Christian Aid

Christian Aid

Christian Aid exists to create a world where everyone can live a full life, free from poverty. The charity works with people of all faiths and none, never gives money to governments and is the official development agency of 41 church denominations in Britain and Ireland.

Christian Aid Week 2025: 11th to 17th May

Seven days, so many ways to fund lasting change. This Christian Aid Week, what will you do?

  • Undertake a sponsored activity for the ‘70K in May’ challenge. Perhaps you could ask people to sponsor you to walk or cycle 70 kilometres during Christian Aid Week, either individually or in a group?
    You can put all proceeds from your sponsored activity into our dedicated digital Christian Aid envelope.
  • Bake a cake for our cake stall in aid of Christian Aid at the Community Fair on Saturday 10th May. (We also welcome home-made jams, chutneys, etc.)
  • Deliver Christian Aid envelopes in our patch of the parish, the village side of Falcondale Road. No knocking on doors required!
  • Donate. To donate to Christian Aid, you can use our dedicated digital Christian Aid envelope, but cash or cheques are welcome too. You can drop off your donations to the Parish Office, or to the wonderful Sarah C, our local greengrocer in Carlton Court in the village.

This year’s focus country

For 2025, the focus country for Christian Aid Week is Guatemala, where the climate crisis is destroying crops and causing hunger for indigenous communities.

Gruelling heatwaves, savage storms and unpredictable seasons are ravaging farms. Industrial agriculture is taking over the last of the region’s natural resources to feed the world’s richest countries.  

Christian Aid is seeking to help fund vital tools and training so that local farmers can support their community to escape hunger.

Aurelia’s story

Aurelia on her way to collect water from the cenote. Her father joins her.

Aurelia is an inspirational farmer and community leader in the Indigenous Q’eqchi’ community of the Alta Verapaz region. The climate crisis and industrial plantations have changed this land dramatically. Many of the vital crops that Aurelia and her family depend on are withering and dying before her eyes.

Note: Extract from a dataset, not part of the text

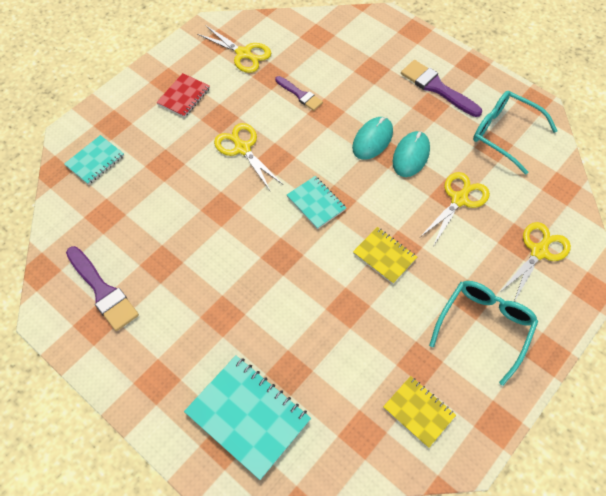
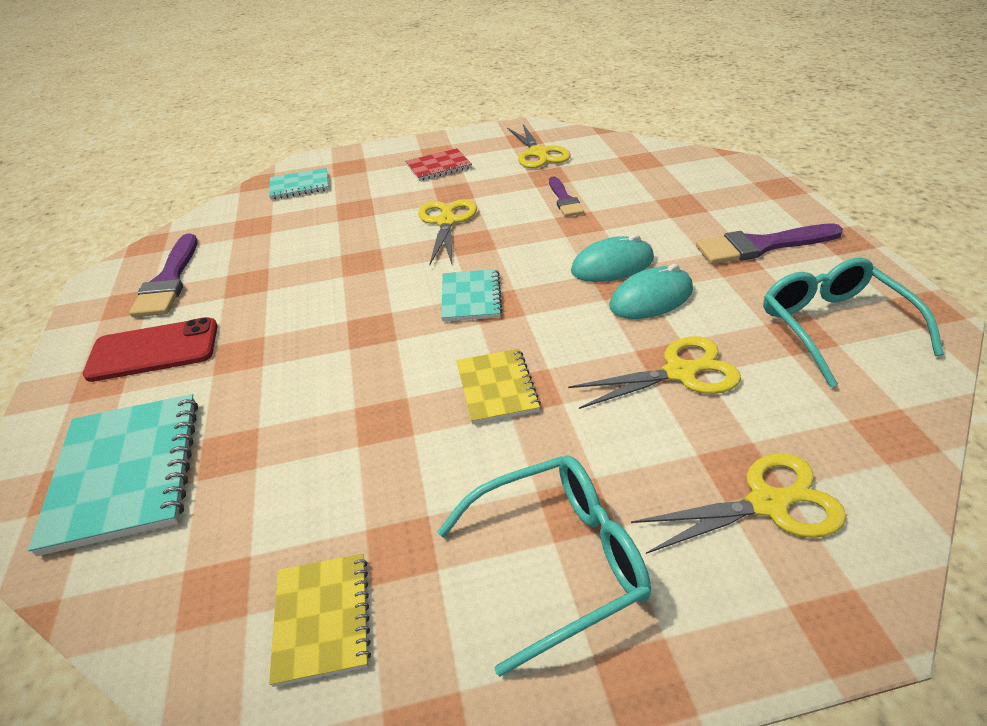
camera: 40 degrees right, 20 degrees down
purple brush [401,60,482,117] -> purple brush turned 90 degrees counterclockwise [696,223,843,264]
none -> red phone [83,317,218,382]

Aurelia’s father, Ricardo, brought her to the land that she now calls home 53 years ago, when she was two years old. Ricardo described how the land had changed over five decades:

I came to this community when I was 25 years old; I’m 78 now. This was a forest with different types of trees. You could really feel the freshness of the environment while walking through the mountains, under the shade of these trees.

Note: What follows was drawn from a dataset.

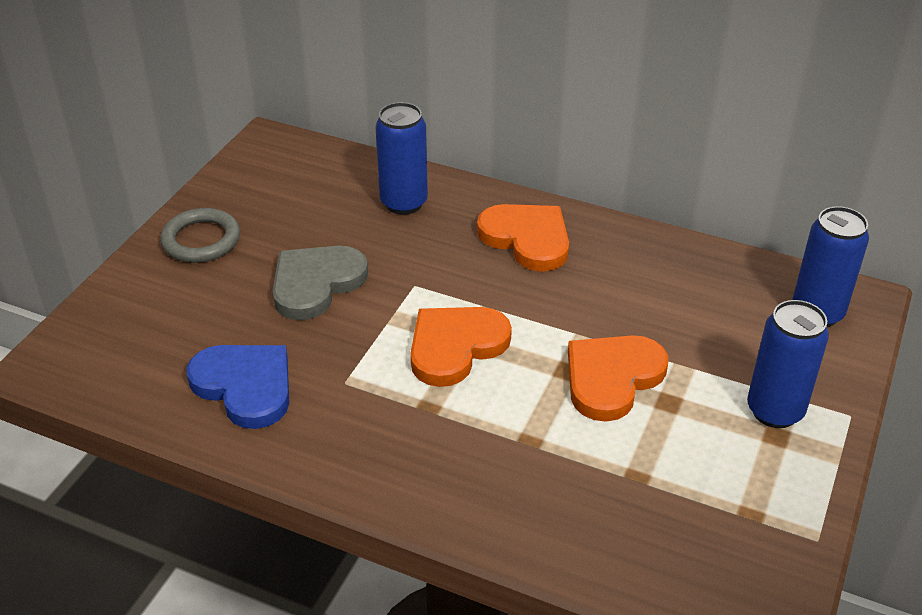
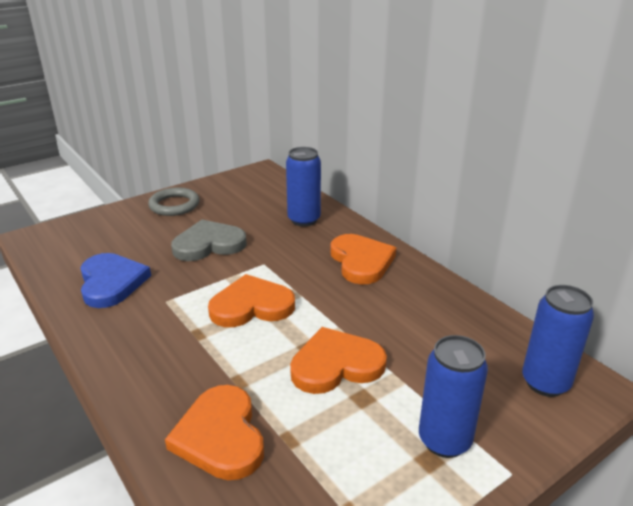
camera: 30 degrees right, 10 degrees down
none -> orange heart [165,385,264,480]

It’s a heartbreaking injustice that a community should be threatened by a climate crisis they didn’t cause. Aurelia, along with the women and girls of her community, has the twice-daily challenge of collecting water from a cenote – a natural sinkhole like a cave, with water at the bottom.

First and foremost, Aurelia’s farm feeds her family. She tries to grow a range of crops so that she can provide them with a balanced diet that contains the vitamins and minerals they need to thrive. In this way, Aurelia can protect her loved ones from malnutrition and ill health. However, as increasingly intense conditions kill her crops, Aurelia’s ability to safeguard her family slips away.

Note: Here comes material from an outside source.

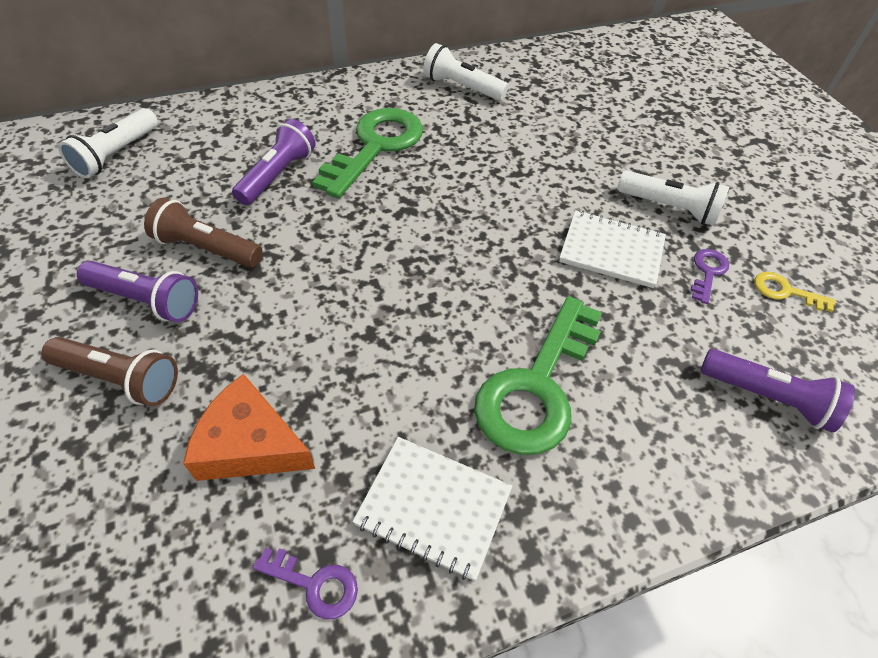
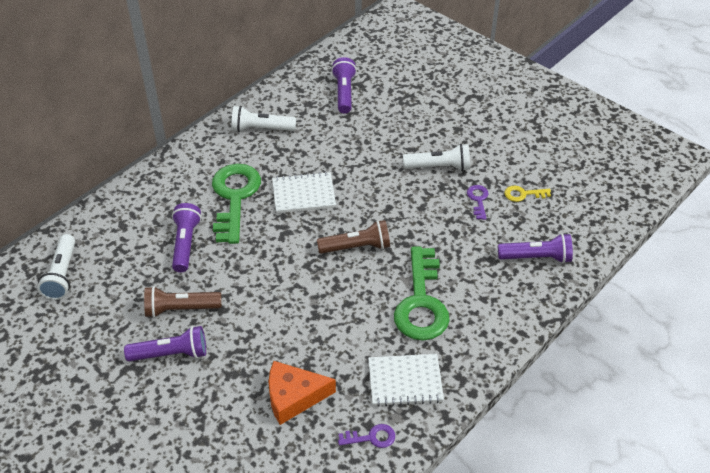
camera: 25 degrees left, 5 degrees down
brown flashlight [42,337,178,406] -> brown flashlight moved to [317,220,390,254]
white notebook [559,210,666,288] -> white notebook moved to [272,172,336,213]
none -> purple flashlight [331,57,357,114]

She has observed many impacts of the climate crisis, including extended dry seasons, the degradation of soil, contaminated water and a decreasing diversity of plants and crops.

Thanks to Christian Aid partner Congcoop, Aurelia has gained the skills and knowledge to cultivate native seeds that are better suited to the changing climate. She’s producing her own organic fertiliser, creating nurseries, constructing rainwater collection systems, and making nutritious food and medicine for her chickens.

Please help fund vital tools and training, so that farmers like Aurelia can support their community to escape hunger.

This Christian Aid Week, you can help dreams come true

You can help ensure that more people in Guatemala get the tools and training they need to meet the challenges of climate change. Anything we raise will make a difference to people in Guatemala:

  • £6 could buy the pruning saw that means a farmer can tend their fruit trees.
  • £30 could help fund the training session that teaches someone how to make valuable organic fertiliser.
  • £100 could fund the metal roofing sheets that shield a market stall holder and their produce from the sun and rain.